SAVANNAH — A tax break to promote new Georgia tourist attractions remains unavailable to businesses more than 16 months after the governor signed it into law, and the prolonged wait already has caused Jekyll Island to lose convention business after taxpayers spent $50 million to lure groups back to the island state park.
In May 2011, Gov. Nathan Deal signed the Georgia Tourism Development Act, which encourages development of museums, water parks, convention hotels and other tourist magnets by allowing those businesses to keep a portion of the sales taxes they collect for up to 10 years. State officials said the law is so complex and writing the necessary regulations has been so tricky that lawmakers may need to amend the tax break next year before it can be implemented.
Developers of a new 200-room Westin hotel on Jekyll Island were counting on that tax break to secure a loan that would have allowed them to break ground this month. Jekyll Island officials, who just opened a new convention center in March, have dozens of groups lined up to check into the finished hotel starting in mid-2014.
But now construction is in limbo. The state still isn’t offering the tourism tax incentive that Jekyll Island officials say the developer needs to get its $25 million bank loan. Meanwhile, uncertainty over when the convention hotel will get built has caused a handful of groups to back out of plans to meet at Jekyll Island. Officials say the lost business is worth about $3.8 million.
“Because of what’s happening with the hotel, we definitely will not be there in 2014,” said Beth Brown, spokeswoman for the Association County Commissioners of Georgia, which holds a conference for 1,200 people every spring.
A long delay for the Westin could deliver a huge setback to state-owned Jekyll Island’s comeback from years of slumping tourism and convention business. Georgia taxpayers invested $50 million in a new 128,000-square-foot convention center and beachside park as the centerpiece of a tourism makeover.
When Deal attended a ribbon-cutting at the convention hall in March, more than 200 groups had booked meetings there through 2016. But much work remains unfinished. And the Jekyll Island Authority, which manages the island, plans to build new retail space in the beachfront area.
“Our convention center is not sustainable sitting there all by itself,” said Eric Garvey, Jekyll Island’s marketing director. “We need the hotel and the retail to be built to make it work.”

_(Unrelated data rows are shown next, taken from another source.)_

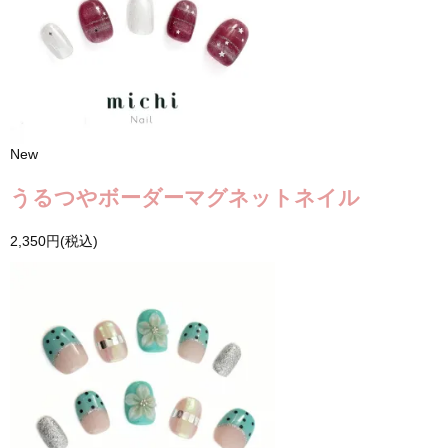
New
うるつやボーダーマグネットネイル
2,350円(税込)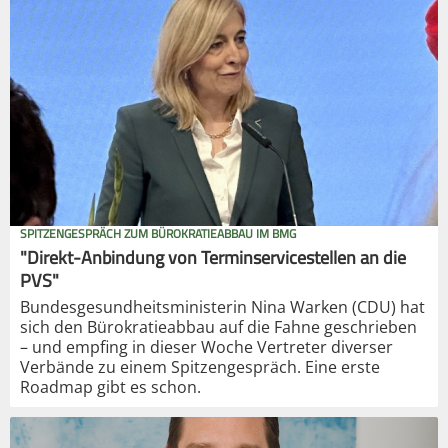
SPITZENGESPRÄCH ZUM BÜROKRATIEABBAU IM BMG
"Direkt-Anbindung von Terminservicestellen an die
PVS"
Bundesgesundheitsministerin Nina Warken (CDU) hat
sich den Bürokratieabbau auf die Fahne geschrieben
– und empfing in dieser Woche Vertreter diverser
Verbände zu einem Spitzengespräch. Eine erste
Roadmap gibt es schon.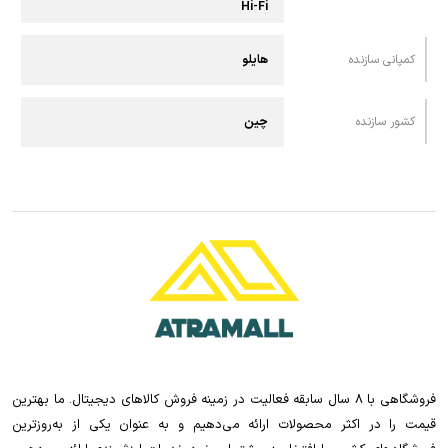
Hi-Fi
کمپانی سازنده
هایلو
کشور سازنده
چین
فروشگاهی با 8 سال سابقه فعالیت در زمینه فروش کالاهای دیجیتال. ما بهترین
قیمت را در اکثر محصولات ارائه می‌دهیم و به عنوان یکی از به‌روزترین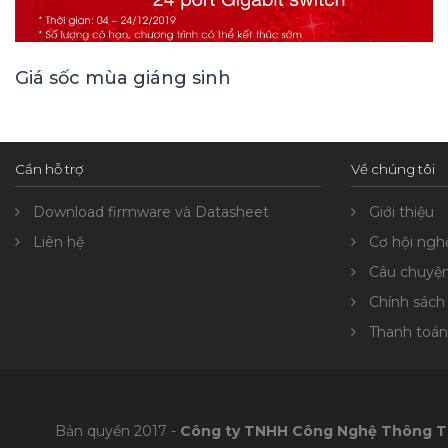
Giá sốc mùa giáng sinh
Cần hỗ trợ
Về chúng tôi
Download firmware và Datasheet
Giới thiệu
Liên hệ
Cơ hội ngh
Câu chuyệ
Chính sách
Thanh toán
Bản quyền 2017 -
Công ty TNHH Công Nghệ Thông T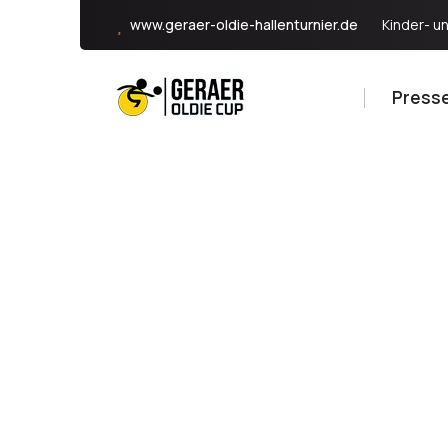
www.geraer-oldie-hallenturnier.de
Kinder- u
Presse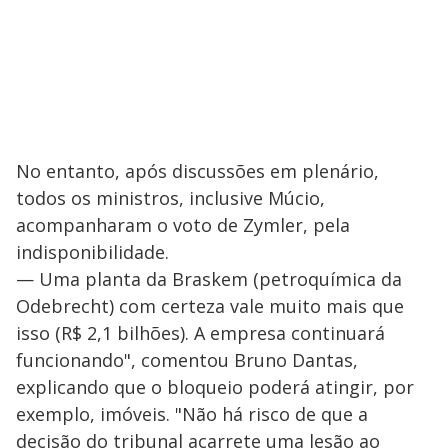
No entanto, após discussões em plenário,
todos os ministros, inclusive Múcio,
acompanharam o voto de Zymler, pela
indisponibilidade.
— Uma planta da Braskem (petroquímica da
Odebrecht) com certeza vale muito mais que
isso (R$ 2,1 bilhões). A empresa continuará
funcionando", comentou Bruno Dantas,
explicando que o bloqueio poderá atingir, por
exemplo, imóveis. "Não há risco de que a
decisão do tribunal acarrete uma lesão ao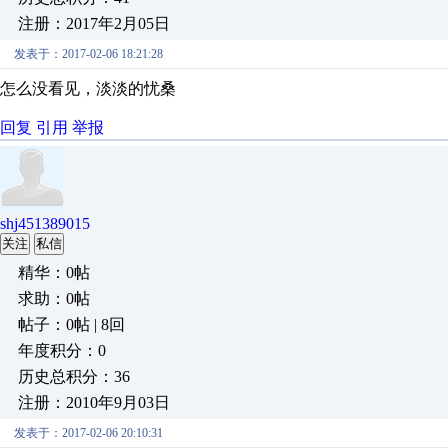
注册：2017年2月05日
发表于：2017-02-06 18:21:28
怎么没看见，淡淡的忧桑
回复
引用
举报
shj451389015
关注
私信
精华：0帖
求助：0帖
帖子：0帖 | 8回
年度积分：0
历史总积分：36
注册：2010年9月03日
发表于：2017-02-06 20:10:31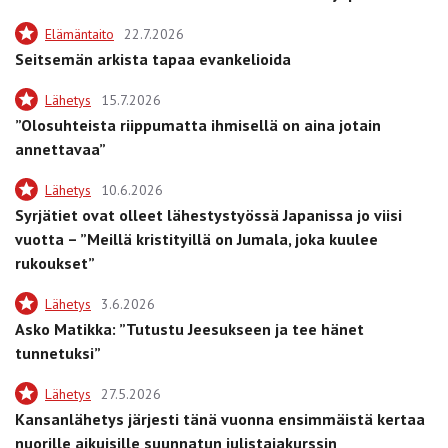
Elämäntaito
22.7.2026
Seitsemän arkista tapaa evankelioida
Lähetys
15.7.2026
”Olosuhteista riippumatta ihmisellä on aina jotain
annettavaa”
Lähetys
10.6.2026
Syrjätiet ovat olleet lähestystyössä Japanissa jo viisi
vuotta – ”Meillä kristityillä on Jumala, joka kuulee
rukoukset”
Lähetys
3.6.2026
Asko Matikka: ”Tutustu Jeesukseen ja tee hänet
tunnetuksi”
Lähetys
27.5.2026
Kansanlähetys järjesti tänä vuonna ensimmäistä kertaa
nuorille aikuisille suunnatun julistajakurssin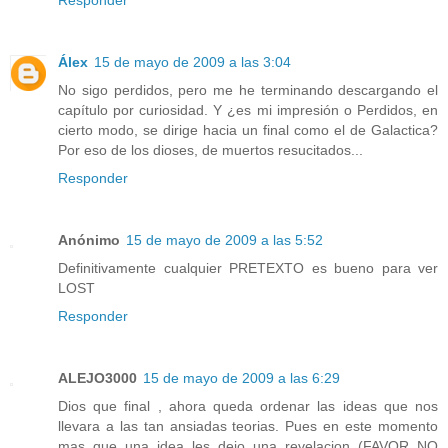
Responder
Álex
15 de mayo de 2009 a las 3:04
No sigo perdidos, pero me he terminando descargando el
capítulo por curiosidad. Y ¿es mi impresión o Perdidos, en
cierto modo, se dirige hacia un final como el de Galactica?
Por eso de los dioses, de muertos resucitados...
Responder
Anónimo
15 de mayo de 2009 a las 5:52
Definitivamente cualquier PRETEXTO es bueno para ver
LOST
Responder
ALEJO3000
15 de mayo de 2009 a las 6:29
Dios que final , ahora queda ordenar las ideas que nos
llevara a las tan ansiadas teorias. Pues en este momento
mas que una idea les dejo una revelacion (FAVOR NO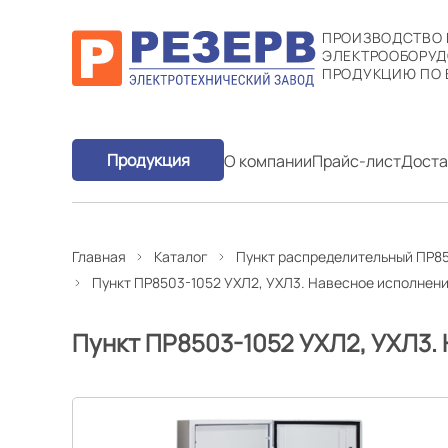
ПРОИЗВОДСТВО
ЭЛЕКТРООБОРУД
ПРОДУКЦИЮ ПО 
Продукция
О компании
Прайс-лист
Доста
Главная
Каталог
Пункт распределительный ПР85
Пункт ПР8503-1052 УХЛ2, УХЛ3. Навесное исполнен
Пункт ПР8503-1052 УХЛ2, УХЛ3.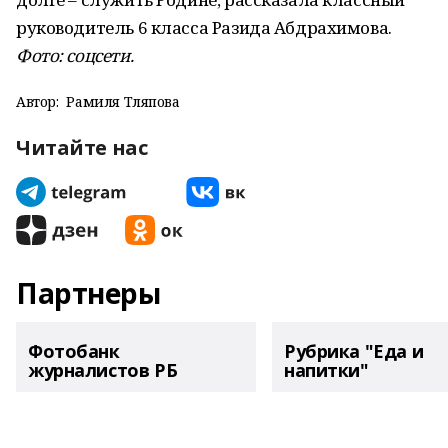
руководитель 6 класса Разида Абдрахимова.
Фото: соцсети.
Автор:
Рамиля Тляпова
Читайте нас
Партнеры
Фотобанк
Рубрика "Еда и
журналистов РБ
напитки"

Garvey said 46 convention groups tentatively booked 2014 meetings on Jekyll Island on the condition that the Westin would be ready. Of those, he said, seven groups backed out and plan to go elsewhere because of the hotel delay.
The Westin’s developer, Jekyll Landmark Associates, did not comment. Garvey said the developer had a commitment letter from PNC Bank to loan it $25 million of the hotel’s estimated $39 million construction cost.
However, Garvey said, the developer planned to secure that loan using the tourism tax break. Jekyll Landmark Associates expected tax refunds to save it $8.5 million over a decade. That money would help it repay the loan.
Meanwhile, the delay means a loss of convention dollars not only for Jekyll Island, but for all of Georgia.
The Georgia Forestry Association was interested in booking Jekyll Island for its 2014 conference of about 350 people. But with no guarantee the convention hotel will be open, the group instead decided to go to Hilton Head Island.
“We will not go to Jekyll Island without a new convention hotel,” said Steve McWilliams, the association’s president. “It just won’t happen.”